Я протер глаза и наконец судорожно раскрыл их. Передо мной расплывалось лицо Алексиса. Парень сидел на корточках и восстанавливал дыхание.
– Я… хотел побыстрее…
– Умереть еще раз?!
– Нет, прийти к тебе.
– Да черт возьми! – прокричал он не своим голосом. – Спуститься сюда с кладбища – максимум пять минут. Я бы подождал!
– Я все равно не смог бы умереть.
– Я знаю, но ты не выплывал. Я испугался, что что-то пошло не так и…
– Испугался?
Алексис выпучил глаза, как сова, как лемур, как кот, поднесенный к воде. После пятисекундной паузы он произнес:
– Забей. – И рухнул спиной на камни, распластавшись на них подобно морской звезде.

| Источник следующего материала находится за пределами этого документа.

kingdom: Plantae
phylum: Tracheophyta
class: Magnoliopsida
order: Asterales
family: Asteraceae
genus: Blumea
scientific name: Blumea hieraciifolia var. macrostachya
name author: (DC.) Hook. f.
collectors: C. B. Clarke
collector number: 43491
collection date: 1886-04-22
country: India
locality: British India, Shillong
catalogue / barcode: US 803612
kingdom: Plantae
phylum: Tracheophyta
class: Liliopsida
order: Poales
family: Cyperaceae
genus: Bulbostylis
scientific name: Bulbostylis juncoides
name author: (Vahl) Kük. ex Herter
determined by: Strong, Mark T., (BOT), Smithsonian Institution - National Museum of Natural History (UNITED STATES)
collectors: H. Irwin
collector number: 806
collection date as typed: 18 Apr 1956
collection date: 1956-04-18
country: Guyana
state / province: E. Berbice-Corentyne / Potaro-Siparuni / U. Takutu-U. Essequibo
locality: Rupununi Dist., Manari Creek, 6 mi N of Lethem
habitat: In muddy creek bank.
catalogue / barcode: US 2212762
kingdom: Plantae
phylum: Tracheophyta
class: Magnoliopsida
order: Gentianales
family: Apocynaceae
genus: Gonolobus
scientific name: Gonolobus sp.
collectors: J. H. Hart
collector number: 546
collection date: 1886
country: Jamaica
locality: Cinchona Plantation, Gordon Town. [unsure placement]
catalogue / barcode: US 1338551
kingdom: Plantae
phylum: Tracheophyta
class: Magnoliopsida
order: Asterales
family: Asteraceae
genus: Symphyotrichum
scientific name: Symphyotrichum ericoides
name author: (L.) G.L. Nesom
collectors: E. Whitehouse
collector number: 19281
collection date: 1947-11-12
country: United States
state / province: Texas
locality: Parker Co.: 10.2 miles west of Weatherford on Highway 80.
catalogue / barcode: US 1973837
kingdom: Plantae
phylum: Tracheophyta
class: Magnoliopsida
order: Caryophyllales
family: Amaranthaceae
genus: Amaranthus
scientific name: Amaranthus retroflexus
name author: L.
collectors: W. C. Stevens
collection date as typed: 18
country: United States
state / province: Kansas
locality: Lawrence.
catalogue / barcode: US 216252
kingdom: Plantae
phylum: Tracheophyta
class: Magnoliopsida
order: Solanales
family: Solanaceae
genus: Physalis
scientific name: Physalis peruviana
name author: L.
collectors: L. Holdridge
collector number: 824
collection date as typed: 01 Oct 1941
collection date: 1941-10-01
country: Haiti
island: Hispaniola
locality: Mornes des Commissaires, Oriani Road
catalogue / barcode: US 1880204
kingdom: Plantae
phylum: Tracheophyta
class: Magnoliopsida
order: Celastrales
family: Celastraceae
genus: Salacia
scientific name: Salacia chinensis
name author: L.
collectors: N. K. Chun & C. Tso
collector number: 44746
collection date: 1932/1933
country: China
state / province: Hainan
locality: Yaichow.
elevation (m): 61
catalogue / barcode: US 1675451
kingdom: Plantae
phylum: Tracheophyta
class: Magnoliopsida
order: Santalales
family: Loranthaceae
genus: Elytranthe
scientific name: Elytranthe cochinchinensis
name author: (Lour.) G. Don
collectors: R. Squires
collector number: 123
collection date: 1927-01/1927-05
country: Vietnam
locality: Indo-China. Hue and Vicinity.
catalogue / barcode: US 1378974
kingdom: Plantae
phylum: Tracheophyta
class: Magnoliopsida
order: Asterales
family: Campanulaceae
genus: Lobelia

Я устроился рядом с ним. Он лежал, прикрыв глаза. Мокрая грудь медленно поднималась при каждом вдохе, волосы слиплись и потемнели от влаги. Так, на теплых камнях мы пролежали минут десять.
Забавно и даже иронично, но я позабыл обо всех проблемах. На эти короткие минуты удалось вырваться из цепких когтей реальности, наслаждаясь тем, чего я не ценил при жизни, – самой жизнью.
– Как ты? – Очередная глупость сорвалась с моих губ.
Алексис улыбнулся, не раскрывая глаз. Он зажмурился и растянул губы в еще одной легкой улыбке. Точно птица, с сердца моего слетел камень.
Вода остудила наш пыл и, кажется, унесла мрачные мысли вместе с течением. Как же я был ей благодарен. Но чувство вины она унести не смогла. Слишком тяжелая ноша. С ним я проживу свои последние дни, его унесу с собой на тот свет. Интересно, встречусь ли там с Хагридом? Вряд ли. А что ждет меня там? Тьма ли? Ад? Ведь я гей, покончивший с собой, доведший девушку до суицида и убивший человека.